■ **Instructions for the task**
Reproduce each line from the first in the data through the line that contains "control de la tecnología" exactly; give nothing else.

■ **Data for processing**
□ □ □ □

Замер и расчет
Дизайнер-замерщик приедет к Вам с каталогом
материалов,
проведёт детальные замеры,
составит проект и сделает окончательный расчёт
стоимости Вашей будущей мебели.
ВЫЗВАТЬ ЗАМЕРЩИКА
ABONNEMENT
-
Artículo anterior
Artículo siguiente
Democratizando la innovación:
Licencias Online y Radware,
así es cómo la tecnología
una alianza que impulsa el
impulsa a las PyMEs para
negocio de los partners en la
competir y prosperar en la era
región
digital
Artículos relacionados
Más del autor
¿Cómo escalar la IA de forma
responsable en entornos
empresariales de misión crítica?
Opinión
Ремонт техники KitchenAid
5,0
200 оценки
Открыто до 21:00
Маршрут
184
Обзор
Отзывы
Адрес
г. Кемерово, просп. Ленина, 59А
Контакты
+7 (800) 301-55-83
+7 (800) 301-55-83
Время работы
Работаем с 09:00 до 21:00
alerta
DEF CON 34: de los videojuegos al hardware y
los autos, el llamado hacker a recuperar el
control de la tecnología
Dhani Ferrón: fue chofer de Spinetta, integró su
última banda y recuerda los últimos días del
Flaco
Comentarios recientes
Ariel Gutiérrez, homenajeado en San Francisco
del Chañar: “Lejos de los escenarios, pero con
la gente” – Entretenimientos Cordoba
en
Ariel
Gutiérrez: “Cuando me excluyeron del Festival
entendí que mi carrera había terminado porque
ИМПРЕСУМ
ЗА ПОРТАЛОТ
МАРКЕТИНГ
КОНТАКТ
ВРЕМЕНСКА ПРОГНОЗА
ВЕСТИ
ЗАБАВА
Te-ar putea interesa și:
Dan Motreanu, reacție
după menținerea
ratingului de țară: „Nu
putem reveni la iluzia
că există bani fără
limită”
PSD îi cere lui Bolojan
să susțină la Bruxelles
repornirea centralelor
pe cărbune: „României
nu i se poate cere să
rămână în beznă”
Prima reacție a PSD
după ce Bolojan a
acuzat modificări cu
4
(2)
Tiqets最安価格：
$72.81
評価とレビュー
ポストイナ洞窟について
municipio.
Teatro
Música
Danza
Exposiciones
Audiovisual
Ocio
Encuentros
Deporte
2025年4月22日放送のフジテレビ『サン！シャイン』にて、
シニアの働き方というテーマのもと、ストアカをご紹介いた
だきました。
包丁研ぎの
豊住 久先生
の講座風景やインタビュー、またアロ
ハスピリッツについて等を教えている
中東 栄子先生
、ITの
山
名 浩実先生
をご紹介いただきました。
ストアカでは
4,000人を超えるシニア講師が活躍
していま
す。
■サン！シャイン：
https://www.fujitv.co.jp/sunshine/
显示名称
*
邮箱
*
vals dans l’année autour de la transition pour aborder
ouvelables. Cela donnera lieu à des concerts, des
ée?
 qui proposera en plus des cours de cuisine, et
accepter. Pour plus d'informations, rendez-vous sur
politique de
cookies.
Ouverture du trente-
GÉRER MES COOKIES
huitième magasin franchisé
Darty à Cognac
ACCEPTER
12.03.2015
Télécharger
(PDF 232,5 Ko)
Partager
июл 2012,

□ □ □ □

■ **Answer to the exercise**
Замер и расчет
Дизайнер-замерщик приедет к Вам с каталогом
материалов,
проведёт детальные замеры,
составит проект и сделает окончательный расчёт
стоимости Вашей будущей мебели.
ВЫЗВАТЬ ЗАМЕРЩИКА
ABONNEMENT
-
Artículo anterior
Artículo siguiente
Democratizando la innovación:
Licencias Online y Radware,
así es cómo la tecnología
una alianza que impulsa el
impulsa a las PyMEs para
negocio de los partners en la
competir y prosperar en la era
región
digital
Artículos relacionados
Más del autor
¿Cómo escalar la IA de forma
responsable en entornos
empresariales de misión crítica?
Opinión
Ремонт техники KitchenAid
5,0
200 оценки
Открыто до 21:00
Маршрут
184
Обзор
Отзывы
Адрес
г. Кемерово, просп. Ленина, 59А
Контакты
+7 (800) 301-55-83
+7 (800) 301-55-83
Время работы
Работаем с 09:00 до 21:00
alerta
DEF CON 34: de los videojuegos al hardware y
los autos, el llamado hacker a recuperar el
control de la tecnología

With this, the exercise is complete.